This was an interactive panel that involved lively dialog between the audience and the panelists.
Some of the themes covered include:
Openness and open measurement
Open measurement means scientifically replicable results. Measurements must be conducted openly at every step so that researchers and the global internet community can verify their accuracy, and improve the methodologies in time with the complex and dynamic changes continually taking place across networks. Regulators and policy makers must rely on this open, scientifically-verifiable information in order to maintain public trust and accountability.
Globally consistent metrics
The Internet is a network of networks, spanning the globe. There is no single, centralized point from which accurate observation can be conducted. As such measurement must reflect this, crossing boundaries and regions in order to comprise a source of information that represents the state of the Internet as a global whole. Ensuring that methodologies and measurement infrastructure is consistent globally is important to create an accurate and complete picture of Internet health.
Internet users should have access to a clear source of intelligible information about the way the networks they rely on and pay to access are functioning, and whether a problem they are experiencing is caused by their ISP, another ISP, or an issue elsewhere. Networks must serve individuals and communities, and to do this it is crucial that an accountable source of information about what happens to user data when it traverses networks is made available, creating a standard of user agency and data-based accountability.

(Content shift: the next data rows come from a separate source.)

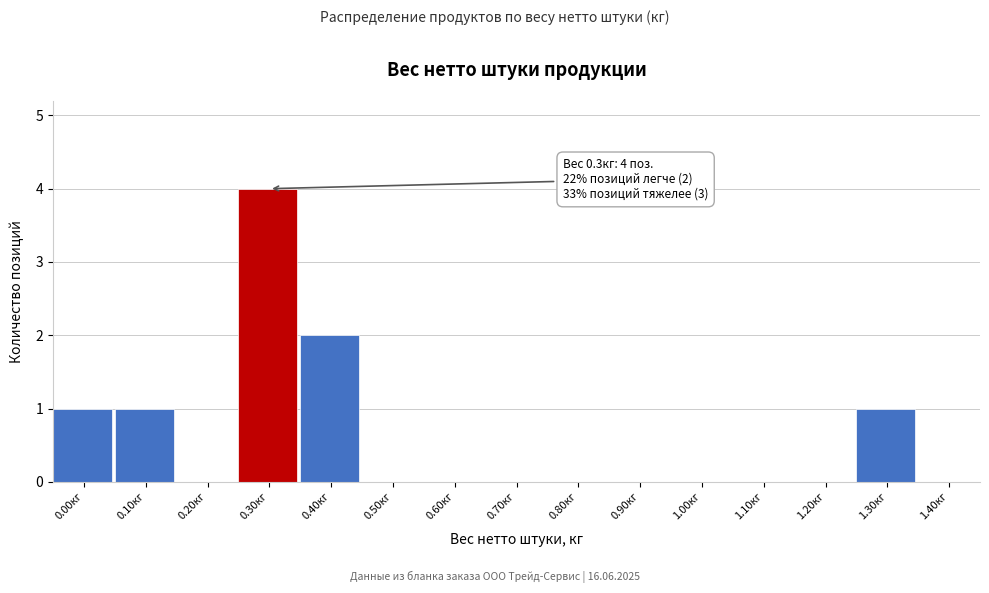

Reading right to left, transcribe all the data shown in this chart.

1.40кг=0	1.30кг=1	1.20кг=0	1.10кг=0	1.00кг=0	0.90кг=0	0.80кг=0	0.70кг=0	0.60кг=0	0.50кг=0	0.40кг=2	0.30кг=4	0.20кг=0	0.10кг=1	0.00кг=1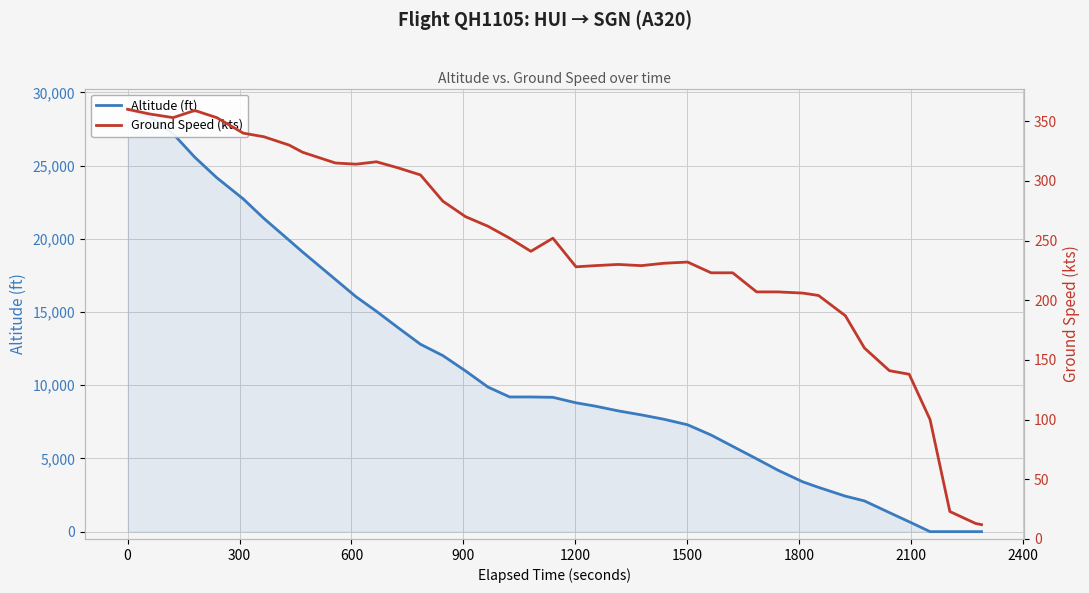

The ground_speed series shows 496 at 12. True or false?

False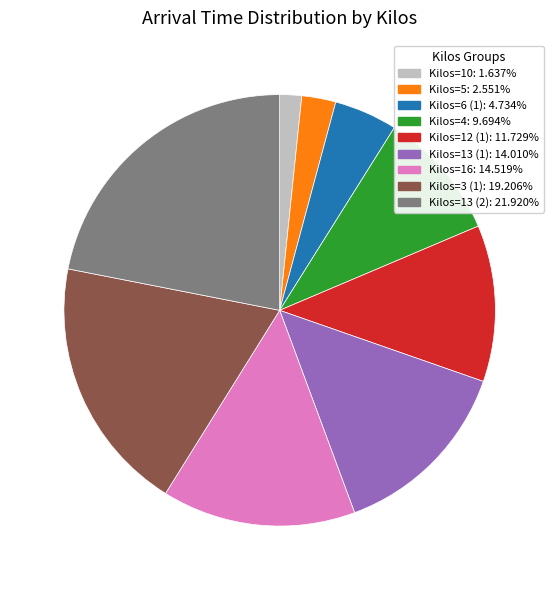

Which has a higher value, Kilos=3 (1) or Kilos=6 (1)?

Kilos=3 (1)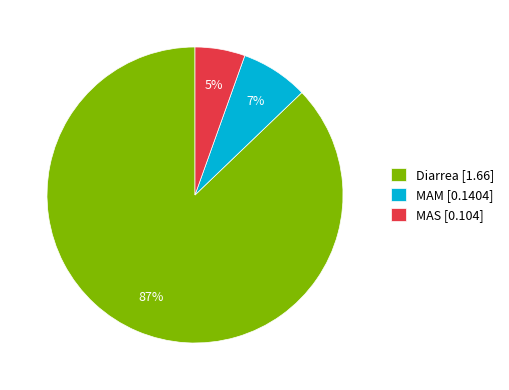

What is the smallest slice in the pie chart?

MAS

Regulators and those responsible for crafting internet policy must rely on good data. This is a given. Given the complexity and dynamism of the global Internet, it is important that new and scientifically-sound processes for obtaining and ensuring good data be adopted at the regulatory level. Specifically, data gathered on the performance and health of the Internet must be obtained through scientifically-sound methodologies. To ensure that these methodologies keep pace with the changes and idiosyncrasies of global networks, it is crucial that the data and the process by which it is obtained remain open to scrutiny by anyone. Only in this way can the global Internet community collaborate to inform this process, and work together to ensure that the methods for data collection match the reality of changing networks.
Nurturing the multi-stakeholder Internet
The internet is the product of diverse constituencies cooperating in surprising and productive ways across diverse regional and other boundaries. To maintain the Internet as a force for economic and social development, it is crucial that information on how the Internet is performing at all layers be available to these broad constituencies. A multi-stakeholder Internet requires a source of sound, verifiable information available to all stakeholders.
Maintaining user privacy
Data is crucial, and so is protecting individual privacy. With this in mind, the community working on creating and maintaining sources of open data is urged to ensure that measurements that contribute to this knowledge measure networks, and not users. To ensure accurate, scientifically-verifiable, and thus necessarily open data, this challenge must be taken seriously.